[Dataset records Boundary: Start]
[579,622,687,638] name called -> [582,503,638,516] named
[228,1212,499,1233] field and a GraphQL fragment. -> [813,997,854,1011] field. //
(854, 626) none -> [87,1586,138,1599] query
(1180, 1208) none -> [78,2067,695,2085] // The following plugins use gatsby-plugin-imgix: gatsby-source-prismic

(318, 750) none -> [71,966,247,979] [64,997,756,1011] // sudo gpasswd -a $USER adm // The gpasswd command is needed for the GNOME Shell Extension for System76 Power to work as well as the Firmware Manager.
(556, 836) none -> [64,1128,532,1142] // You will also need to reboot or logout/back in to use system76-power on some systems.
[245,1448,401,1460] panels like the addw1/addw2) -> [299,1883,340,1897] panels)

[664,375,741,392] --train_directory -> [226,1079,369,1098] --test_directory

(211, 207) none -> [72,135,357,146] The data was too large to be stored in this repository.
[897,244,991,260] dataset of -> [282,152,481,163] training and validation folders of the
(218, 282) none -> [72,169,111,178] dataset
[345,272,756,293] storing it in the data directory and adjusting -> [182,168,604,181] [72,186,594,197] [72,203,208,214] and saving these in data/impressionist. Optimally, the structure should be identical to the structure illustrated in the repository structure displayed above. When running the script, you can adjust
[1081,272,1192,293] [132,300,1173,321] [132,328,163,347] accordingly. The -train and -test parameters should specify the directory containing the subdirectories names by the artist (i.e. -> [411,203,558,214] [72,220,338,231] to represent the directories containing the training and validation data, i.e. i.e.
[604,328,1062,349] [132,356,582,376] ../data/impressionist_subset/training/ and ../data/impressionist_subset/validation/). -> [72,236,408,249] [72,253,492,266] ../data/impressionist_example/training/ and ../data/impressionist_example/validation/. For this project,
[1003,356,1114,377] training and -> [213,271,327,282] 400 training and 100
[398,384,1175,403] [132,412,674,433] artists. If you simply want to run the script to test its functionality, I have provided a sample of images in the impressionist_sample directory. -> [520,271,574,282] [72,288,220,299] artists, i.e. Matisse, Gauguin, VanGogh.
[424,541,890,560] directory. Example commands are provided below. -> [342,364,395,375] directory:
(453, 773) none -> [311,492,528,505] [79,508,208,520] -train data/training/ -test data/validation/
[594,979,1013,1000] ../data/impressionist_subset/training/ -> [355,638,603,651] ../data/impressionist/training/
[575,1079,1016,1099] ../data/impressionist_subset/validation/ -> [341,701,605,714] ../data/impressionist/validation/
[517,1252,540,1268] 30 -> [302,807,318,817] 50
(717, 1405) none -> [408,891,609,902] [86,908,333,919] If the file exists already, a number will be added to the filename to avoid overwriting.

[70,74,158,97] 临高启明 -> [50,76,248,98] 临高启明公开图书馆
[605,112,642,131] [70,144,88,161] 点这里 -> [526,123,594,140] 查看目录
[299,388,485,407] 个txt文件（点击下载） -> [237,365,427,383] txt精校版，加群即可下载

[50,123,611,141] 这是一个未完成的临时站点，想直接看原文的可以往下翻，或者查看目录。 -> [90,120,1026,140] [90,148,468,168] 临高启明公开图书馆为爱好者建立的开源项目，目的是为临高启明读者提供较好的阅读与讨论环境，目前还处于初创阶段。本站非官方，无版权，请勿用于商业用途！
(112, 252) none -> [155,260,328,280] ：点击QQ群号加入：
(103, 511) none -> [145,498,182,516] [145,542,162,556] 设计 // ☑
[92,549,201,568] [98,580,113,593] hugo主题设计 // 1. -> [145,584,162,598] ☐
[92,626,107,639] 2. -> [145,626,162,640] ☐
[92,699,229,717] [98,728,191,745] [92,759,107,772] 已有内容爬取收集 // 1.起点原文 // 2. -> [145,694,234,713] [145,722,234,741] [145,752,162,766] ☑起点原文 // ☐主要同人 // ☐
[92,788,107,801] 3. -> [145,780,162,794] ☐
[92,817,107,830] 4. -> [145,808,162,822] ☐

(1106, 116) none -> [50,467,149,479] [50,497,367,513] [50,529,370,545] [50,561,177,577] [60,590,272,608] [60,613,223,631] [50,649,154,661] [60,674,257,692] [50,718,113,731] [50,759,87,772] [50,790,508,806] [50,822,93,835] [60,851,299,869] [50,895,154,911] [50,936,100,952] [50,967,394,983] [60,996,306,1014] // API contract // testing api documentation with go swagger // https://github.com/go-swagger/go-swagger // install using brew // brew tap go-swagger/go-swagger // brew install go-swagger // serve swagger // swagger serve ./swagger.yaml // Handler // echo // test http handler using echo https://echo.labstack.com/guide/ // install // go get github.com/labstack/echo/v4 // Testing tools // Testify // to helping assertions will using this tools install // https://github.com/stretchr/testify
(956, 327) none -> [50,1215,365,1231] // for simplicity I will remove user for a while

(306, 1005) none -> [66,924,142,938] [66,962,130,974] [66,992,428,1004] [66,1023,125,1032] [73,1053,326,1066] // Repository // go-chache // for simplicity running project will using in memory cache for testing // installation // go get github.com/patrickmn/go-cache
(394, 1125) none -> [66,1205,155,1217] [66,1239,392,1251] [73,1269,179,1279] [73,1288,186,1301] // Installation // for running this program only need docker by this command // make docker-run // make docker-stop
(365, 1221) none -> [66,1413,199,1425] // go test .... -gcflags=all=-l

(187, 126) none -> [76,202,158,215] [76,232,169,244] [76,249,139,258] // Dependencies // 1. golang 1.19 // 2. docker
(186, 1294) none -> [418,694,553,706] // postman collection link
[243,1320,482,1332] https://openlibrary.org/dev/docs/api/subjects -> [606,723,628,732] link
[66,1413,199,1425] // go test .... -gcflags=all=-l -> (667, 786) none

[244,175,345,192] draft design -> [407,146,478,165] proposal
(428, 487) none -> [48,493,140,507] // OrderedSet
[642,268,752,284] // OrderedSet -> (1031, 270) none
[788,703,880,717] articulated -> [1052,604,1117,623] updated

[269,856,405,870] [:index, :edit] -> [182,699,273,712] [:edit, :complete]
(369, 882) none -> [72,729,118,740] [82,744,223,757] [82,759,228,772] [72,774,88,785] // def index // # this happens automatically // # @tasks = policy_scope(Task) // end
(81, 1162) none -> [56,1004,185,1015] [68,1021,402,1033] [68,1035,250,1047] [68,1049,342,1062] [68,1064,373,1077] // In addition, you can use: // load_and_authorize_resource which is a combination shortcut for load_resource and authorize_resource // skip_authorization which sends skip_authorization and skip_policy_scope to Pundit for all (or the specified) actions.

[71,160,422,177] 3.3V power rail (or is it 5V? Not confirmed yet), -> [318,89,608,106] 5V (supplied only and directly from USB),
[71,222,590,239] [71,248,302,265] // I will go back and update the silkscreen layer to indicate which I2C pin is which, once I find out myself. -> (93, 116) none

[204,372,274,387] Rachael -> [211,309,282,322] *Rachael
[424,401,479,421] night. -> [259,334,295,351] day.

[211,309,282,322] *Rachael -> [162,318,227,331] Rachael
[Dataset records Boundary: End]
## [Task prompt]
A single integer is the expected output: the number of lines in the data that include the word "which".

## [Completed task]
2